Despite a forecast of a lousy day with rain we decided leave and explore another Canadian Park. It was raining lightly as we pulled into Rainbow Falls Park, filled out the self registration and found a site where the view out the Trek’s windshield let us watch the waves rolling onto the rocky shore. We settled in and enjoyed a rainy day.

Neither of us knew the attraction, but we paid the admission fee and walked the two suspension bridges over Eagle Canyon. Their only purpose was to provide a thrill for those willing to walk.

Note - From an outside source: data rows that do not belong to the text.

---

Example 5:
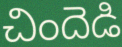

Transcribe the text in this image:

చిందెడి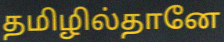
தமிழில்தானே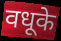
वधूकेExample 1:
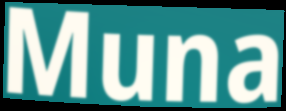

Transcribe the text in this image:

Muna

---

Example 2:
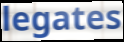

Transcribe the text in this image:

legates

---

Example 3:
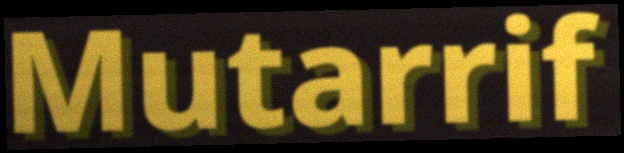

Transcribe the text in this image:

Mutarrif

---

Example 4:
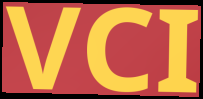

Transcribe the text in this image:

VCI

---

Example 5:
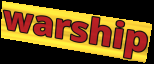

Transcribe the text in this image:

warship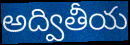
అద్వితీయ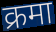
क्रमा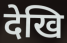
देखि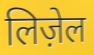
लिज़ेल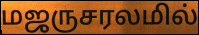
மஜருசரலமில்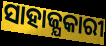
ସାହାଜ୍ଯକାରୀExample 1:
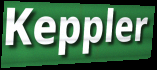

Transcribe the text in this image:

Keppler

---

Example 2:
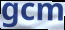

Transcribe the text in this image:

gcm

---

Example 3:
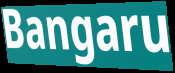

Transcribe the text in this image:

Bangaru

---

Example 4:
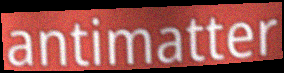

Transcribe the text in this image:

antimatter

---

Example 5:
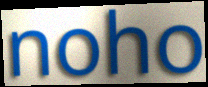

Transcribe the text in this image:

noho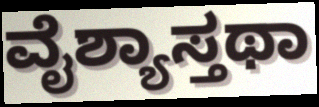
ವೈಶ್ಯಾಸ್ತಥಾ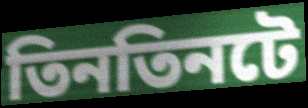
তিনতিনটেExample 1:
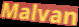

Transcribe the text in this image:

Malvan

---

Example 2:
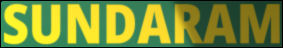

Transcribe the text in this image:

SUNDARAM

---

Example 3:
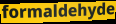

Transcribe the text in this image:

formaldehyde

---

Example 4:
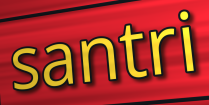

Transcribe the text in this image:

santri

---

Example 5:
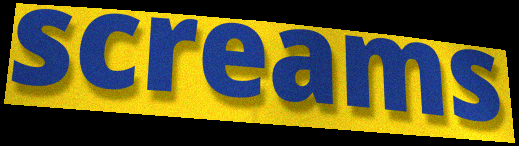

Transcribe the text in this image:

screamsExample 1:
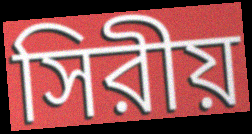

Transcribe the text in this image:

সিরীয়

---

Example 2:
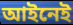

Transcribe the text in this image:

আইনেই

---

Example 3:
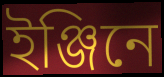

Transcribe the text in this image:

ইঞ্জিনে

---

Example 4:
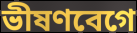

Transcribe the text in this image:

ভীষণবেগে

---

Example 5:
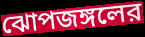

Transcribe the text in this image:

ঝোপজঙ্গলেরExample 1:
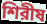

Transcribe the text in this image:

শিরীষ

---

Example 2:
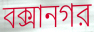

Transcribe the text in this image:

বক্সানগর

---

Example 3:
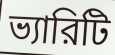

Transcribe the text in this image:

ভ্যারিটি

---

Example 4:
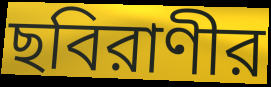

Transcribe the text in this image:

ছবিরাণীর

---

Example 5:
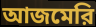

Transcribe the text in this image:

আজমেরি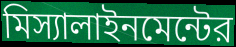
মিস্যালাইনমেন্টেরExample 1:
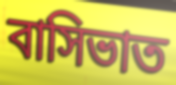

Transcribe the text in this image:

বাসিভাত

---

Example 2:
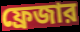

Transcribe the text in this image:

ফ্রেজার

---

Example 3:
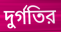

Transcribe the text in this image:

দুর্গতির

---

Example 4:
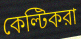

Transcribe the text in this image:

কেল্টিকরা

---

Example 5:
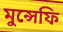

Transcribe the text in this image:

মুন্সেফি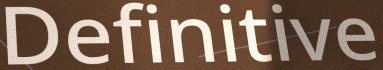
DefinitiveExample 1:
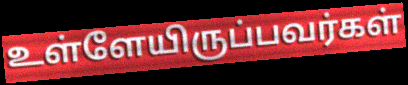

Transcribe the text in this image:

உள்ளேயிருப்பவர்கள்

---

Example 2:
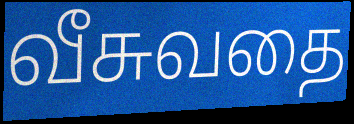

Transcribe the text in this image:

வீசுவதை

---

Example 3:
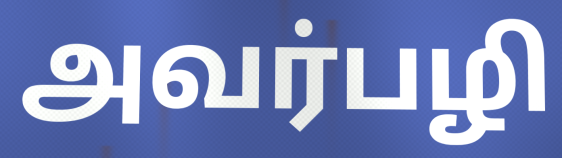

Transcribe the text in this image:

அவர்பழி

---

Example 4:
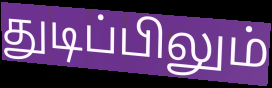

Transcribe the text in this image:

துடிப்பிலும்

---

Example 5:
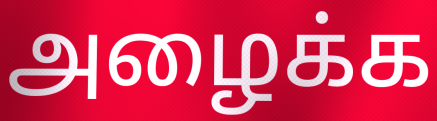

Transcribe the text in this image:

அழைக்கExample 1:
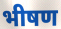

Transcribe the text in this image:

भीषण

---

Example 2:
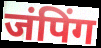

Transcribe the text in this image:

जंपिंग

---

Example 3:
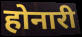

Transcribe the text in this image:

होनारी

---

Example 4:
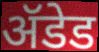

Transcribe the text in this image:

ॲडेड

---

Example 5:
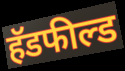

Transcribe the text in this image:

हॅडफील्ड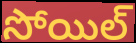
సోయిల్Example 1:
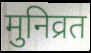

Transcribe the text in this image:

मुनिव्रत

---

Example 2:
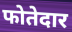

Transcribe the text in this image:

फोतेदार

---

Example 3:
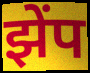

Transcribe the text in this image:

झेंप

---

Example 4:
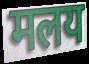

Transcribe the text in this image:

मलय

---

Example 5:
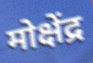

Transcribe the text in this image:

मोक्षेंद्र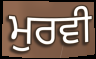
ਮੁਰਵੀ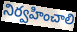
నిర్వహించాలిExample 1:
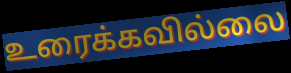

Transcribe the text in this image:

உரைக்கவில்லை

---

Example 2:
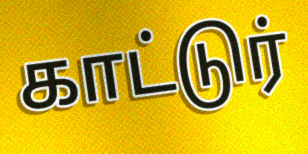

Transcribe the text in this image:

காட்டுர்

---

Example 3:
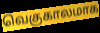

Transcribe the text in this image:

வெகுகாலமாக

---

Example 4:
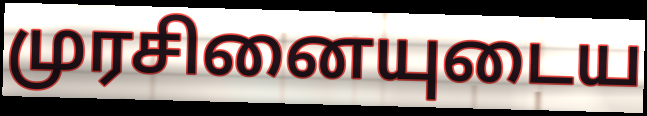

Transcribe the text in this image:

முரசினையுடைய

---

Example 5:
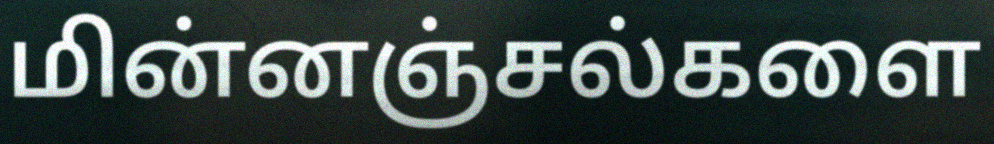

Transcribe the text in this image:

மின்னஞ்சல்களை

It was indeed a thrill to walk the swaying very light bridges high in the air.

The sign said “Amethyst Panorama Mine.” Intrigued and interested in seeing amethyst in the raw we hung a right in the Trek and headed inland over an increasingly rough road. We did shake, rattle and roll until we found the mine site. It wasn’t quite what we expected. The mine is a cut in the ground with one guy working part time to mine out amethyst. The tour was a kick. The mine owner gave the tour. He kept banging on the loud hailer that kept cutting out. The tour was fun, and in spite of the temperamental loud hailer we learned about how chance had revealed the amethyst and the ingenious methods employed to extract the stones. We picked up a few stones for souvenirs from a mound set aside for that purpose.

Views overlooking Lake Superior gave way to raw rock cuts that gave way pines struggling to grow in cracks and hollows in the jumble of rocks making up the Canadian Shield. The ever-changing views made the drive to Thunder Bay completely enjoyable as the road wound, climbed and dipped through the wilderness.

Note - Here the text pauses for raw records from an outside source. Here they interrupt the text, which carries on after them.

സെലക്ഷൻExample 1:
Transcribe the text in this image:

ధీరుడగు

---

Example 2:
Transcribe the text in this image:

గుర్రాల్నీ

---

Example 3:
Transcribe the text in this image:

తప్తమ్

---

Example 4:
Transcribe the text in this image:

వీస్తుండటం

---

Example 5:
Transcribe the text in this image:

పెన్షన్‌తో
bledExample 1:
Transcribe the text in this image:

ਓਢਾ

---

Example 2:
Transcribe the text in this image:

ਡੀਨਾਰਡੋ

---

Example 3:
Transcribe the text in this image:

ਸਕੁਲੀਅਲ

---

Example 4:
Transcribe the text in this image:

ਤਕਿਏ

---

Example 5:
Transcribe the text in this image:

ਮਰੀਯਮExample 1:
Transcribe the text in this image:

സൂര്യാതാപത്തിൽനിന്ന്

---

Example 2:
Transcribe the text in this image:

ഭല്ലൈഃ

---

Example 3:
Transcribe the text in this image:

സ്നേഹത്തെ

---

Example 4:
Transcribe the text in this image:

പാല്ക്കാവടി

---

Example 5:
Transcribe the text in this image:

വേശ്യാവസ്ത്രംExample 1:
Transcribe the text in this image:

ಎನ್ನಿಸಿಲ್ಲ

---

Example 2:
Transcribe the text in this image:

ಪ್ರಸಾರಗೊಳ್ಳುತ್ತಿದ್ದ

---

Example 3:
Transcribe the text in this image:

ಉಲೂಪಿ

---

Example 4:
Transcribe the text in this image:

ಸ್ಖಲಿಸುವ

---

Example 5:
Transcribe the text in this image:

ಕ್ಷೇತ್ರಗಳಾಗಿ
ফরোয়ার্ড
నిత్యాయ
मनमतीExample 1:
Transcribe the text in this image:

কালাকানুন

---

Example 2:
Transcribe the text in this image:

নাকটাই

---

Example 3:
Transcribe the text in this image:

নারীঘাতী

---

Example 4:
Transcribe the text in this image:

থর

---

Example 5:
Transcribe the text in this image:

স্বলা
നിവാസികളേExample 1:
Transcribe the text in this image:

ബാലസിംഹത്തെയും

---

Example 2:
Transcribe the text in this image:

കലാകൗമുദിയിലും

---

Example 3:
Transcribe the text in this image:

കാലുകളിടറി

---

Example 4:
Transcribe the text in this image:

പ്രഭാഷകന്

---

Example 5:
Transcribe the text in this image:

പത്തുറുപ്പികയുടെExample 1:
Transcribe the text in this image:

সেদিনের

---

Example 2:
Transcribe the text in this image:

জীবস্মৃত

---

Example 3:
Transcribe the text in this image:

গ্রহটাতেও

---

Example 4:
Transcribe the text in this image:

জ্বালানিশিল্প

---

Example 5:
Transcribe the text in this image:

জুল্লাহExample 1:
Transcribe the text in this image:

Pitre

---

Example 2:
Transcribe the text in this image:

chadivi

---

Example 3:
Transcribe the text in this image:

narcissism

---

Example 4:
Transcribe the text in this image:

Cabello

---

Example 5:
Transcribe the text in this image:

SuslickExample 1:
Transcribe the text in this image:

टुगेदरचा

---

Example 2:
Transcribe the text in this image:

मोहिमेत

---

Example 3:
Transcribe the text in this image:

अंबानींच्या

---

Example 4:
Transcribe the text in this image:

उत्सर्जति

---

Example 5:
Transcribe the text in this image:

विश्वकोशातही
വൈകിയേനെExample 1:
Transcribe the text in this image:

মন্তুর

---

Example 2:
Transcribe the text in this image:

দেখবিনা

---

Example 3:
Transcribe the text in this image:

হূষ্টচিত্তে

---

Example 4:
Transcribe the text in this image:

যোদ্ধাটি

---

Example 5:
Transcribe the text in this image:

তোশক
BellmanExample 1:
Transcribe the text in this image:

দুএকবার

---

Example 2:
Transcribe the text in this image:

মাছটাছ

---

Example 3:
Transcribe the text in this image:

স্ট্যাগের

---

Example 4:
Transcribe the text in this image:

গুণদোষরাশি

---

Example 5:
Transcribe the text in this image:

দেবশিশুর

We found the Finnish Bakery serving the local Finnish community in Thunder Bay. We enjoyed unique rolls and a loaf of bread. Another fun stop was a gouda cheese factory where we, of course, indulged in several kinds of gouda we didn’t know existed.

At the boarder going back into the US at Minnesota there were no poles or mysterious detectors to attempt to remove our mirrors. There wasn’t any traffic either. The customs officer didn’t bother to ask for identification, but out of curiosity and boredom, we suspect, he asked to step inside the Trek. Since there wasn’t any traffic we expected him to spend some time looking around but he was quick. We were off to begin checking out Minnesota.